Work request ▸ Show, from the records below, all lines that contain the word "Left".

Data to process ▸

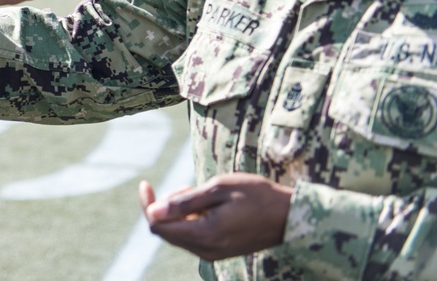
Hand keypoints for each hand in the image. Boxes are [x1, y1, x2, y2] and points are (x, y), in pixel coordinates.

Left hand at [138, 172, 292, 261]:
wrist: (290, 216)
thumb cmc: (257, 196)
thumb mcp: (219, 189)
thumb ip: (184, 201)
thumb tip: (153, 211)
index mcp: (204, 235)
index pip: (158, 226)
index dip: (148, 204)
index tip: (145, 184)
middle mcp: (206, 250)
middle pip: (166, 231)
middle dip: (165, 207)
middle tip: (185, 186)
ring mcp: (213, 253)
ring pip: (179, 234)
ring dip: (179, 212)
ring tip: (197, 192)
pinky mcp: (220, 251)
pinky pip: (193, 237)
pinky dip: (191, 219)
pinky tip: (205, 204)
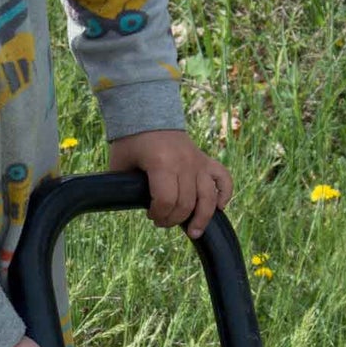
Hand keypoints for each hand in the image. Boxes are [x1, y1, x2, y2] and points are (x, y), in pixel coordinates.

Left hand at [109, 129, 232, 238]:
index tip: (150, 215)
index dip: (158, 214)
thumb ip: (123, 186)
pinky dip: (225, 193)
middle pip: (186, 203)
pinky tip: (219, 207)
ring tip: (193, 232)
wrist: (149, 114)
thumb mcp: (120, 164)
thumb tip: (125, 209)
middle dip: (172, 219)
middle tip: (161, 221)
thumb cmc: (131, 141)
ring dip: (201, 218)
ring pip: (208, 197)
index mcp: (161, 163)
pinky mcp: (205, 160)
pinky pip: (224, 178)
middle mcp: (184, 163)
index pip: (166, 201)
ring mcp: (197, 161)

...

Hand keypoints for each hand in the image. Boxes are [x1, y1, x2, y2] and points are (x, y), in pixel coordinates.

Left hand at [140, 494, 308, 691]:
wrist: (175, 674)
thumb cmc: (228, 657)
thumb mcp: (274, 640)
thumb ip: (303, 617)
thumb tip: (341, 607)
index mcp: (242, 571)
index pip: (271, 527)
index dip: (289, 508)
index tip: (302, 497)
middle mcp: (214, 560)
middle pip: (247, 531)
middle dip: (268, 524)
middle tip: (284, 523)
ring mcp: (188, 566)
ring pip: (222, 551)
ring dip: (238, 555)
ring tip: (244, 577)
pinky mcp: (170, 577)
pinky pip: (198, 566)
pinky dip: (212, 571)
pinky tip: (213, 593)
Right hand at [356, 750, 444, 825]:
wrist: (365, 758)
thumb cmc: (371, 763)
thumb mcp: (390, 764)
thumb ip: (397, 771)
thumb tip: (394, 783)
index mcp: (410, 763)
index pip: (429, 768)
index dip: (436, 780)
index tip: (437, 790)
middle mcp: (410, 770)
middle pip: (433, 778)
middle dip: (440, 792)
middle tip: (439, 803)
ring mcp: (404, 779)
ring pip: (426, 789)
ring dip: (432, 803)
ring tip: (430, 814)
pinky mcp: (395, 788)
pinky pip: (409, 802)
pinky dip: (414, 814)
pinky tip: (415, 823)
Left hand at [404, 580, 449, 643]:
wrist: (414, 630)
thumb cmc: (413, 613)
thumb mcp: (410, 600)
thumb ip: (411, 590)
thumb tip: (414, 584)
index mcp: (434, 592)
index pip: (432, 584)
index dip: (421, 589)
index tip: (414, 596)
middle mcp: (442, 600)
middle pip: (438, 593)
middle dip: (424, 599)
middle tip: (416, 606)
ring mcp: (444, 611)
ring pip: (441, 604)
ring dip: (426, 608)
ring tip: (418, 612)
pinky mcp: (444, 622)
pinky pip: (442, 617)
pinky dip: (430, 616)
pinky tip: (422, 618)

The completed task ▸
Left hand at [138, 172, 292, 261]:
Left hand at [109, 129, 232, 238]:
Left hand at [140, 494, 308, 691]:
Left hand at [404, 580, 449, 643]:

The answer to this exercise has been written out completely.